[Exercise passage Boundary: Start]
# What size would a ladies 34 jacket be?



## Jay89 (23 August 2009)

Hi, what size would a size 34 jacket be? Size 10 or 12? Or am I way off the mark? 

Thanks


----------



## Divasmum (23 August 2009)

size 12


----------



## Storminateacup (23 August 2009)

34 is a 10 - 36 is 12 I think. 38 is 14


----------



## Jay89 (23 August 2009)

Thanks


----------



## Cliqmo (23 August 2009)

I thought it referred to bust size? 
	
	
		
		
	


	





Having said that I am a 34dd bust 
	
	
		
		
	


	




 x 28 waist 
	
	
		
		
	


	




 x 36 hips 
	
	
		
		
	


	




  and so normally wear a size 12 top and 14 trouser... but my (size 34) hacking jacket definitely seems quite roomy around the waist (and normally also the bust by the time I have 'em strapped down in a sports bra! 
	
	
		
		
	


	




 ) 

Sorry this probably hasn't been much help, it may be best to get to a local store and try some on?


----------



## martlin (23 August 2009)

34 is 34 inches round the chest, normally it would be 10/12, but it depends on size of your..ehm.. boobs and the cut of the jacket.
For example I'm size 12, but thin waisted big boobed type, so my jacket is 36 inch and taken in at waist.


----------
[Exercise passage Boundary: End]
[Extracted records Boundary: Start]
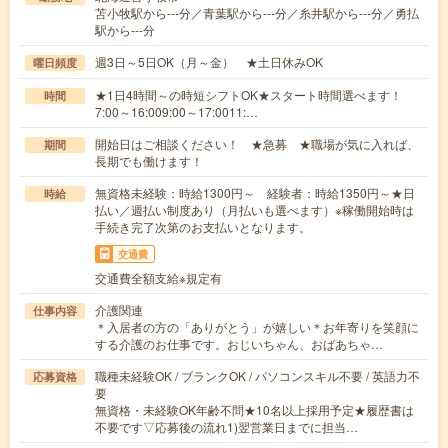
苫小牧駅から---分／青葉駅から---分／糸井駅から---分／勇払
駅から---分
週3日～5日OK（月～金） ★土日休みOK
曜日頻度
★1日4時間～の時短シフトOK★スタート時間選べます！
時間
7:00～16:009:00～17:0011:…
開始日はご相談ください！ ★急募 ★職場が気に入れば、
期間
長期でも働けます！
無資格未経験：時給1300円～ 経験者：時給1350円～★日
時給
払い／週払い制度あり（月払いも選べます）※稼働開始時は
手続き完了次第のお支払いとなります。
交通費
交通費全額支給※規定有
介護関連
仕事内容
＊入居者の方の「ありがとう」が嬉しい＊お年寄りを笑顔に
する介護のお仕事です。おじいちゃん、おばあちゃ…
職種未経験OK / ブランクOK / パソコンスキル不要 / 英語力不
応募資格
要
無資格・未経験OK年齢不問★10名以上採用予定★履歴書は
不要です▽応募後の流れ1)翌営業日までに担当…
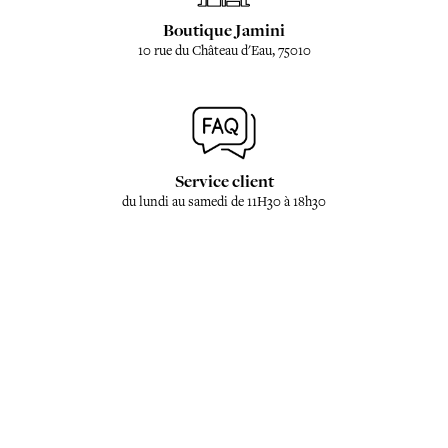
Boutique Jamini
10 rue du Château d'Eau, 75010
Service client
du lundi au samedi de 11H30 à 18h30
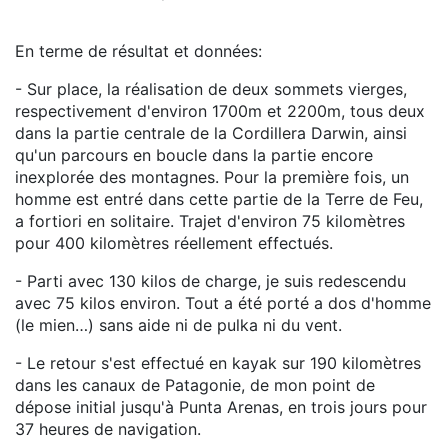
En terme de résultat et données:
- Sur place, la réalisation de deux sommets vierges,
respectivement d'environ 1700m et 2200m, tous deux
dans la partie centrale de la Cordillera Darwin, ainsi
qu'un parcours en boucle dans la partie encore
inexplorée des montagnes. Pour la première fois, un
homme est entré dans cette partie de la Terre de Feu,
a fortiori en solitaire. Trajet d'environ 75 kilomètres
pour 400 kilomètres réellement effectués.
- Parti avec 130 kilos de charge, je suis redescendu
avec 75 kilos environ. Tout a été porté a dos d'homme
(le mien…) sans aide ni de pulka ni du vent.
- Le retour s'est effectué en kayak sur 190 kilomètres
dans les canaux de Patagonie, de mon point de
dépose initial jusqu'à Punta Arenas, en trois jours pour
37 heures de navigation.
[Extracted records Boundary: End]
Tasks and exercises:
- 1) Rewrite the jacket-size thread starting at "34 is 34 inches" and ending at "in at waist.", putting "coat" wherever "jacket" occurs.
- 2) Give the username of every person who posts in the jacket-size thread, listing each name once.

Answers per task:
- 1)
34 is 34 inches round the chest, normally it would be 10/12, but it depends on size of your..ehm.. boobs and the cut of the coat.
For example I'm size 12, but thin waisted big boobed type, so my coat is 36 inch and taken in at waist.

- 2) Jay89, Divasmum, Storminateacup, Cliqmo, martlin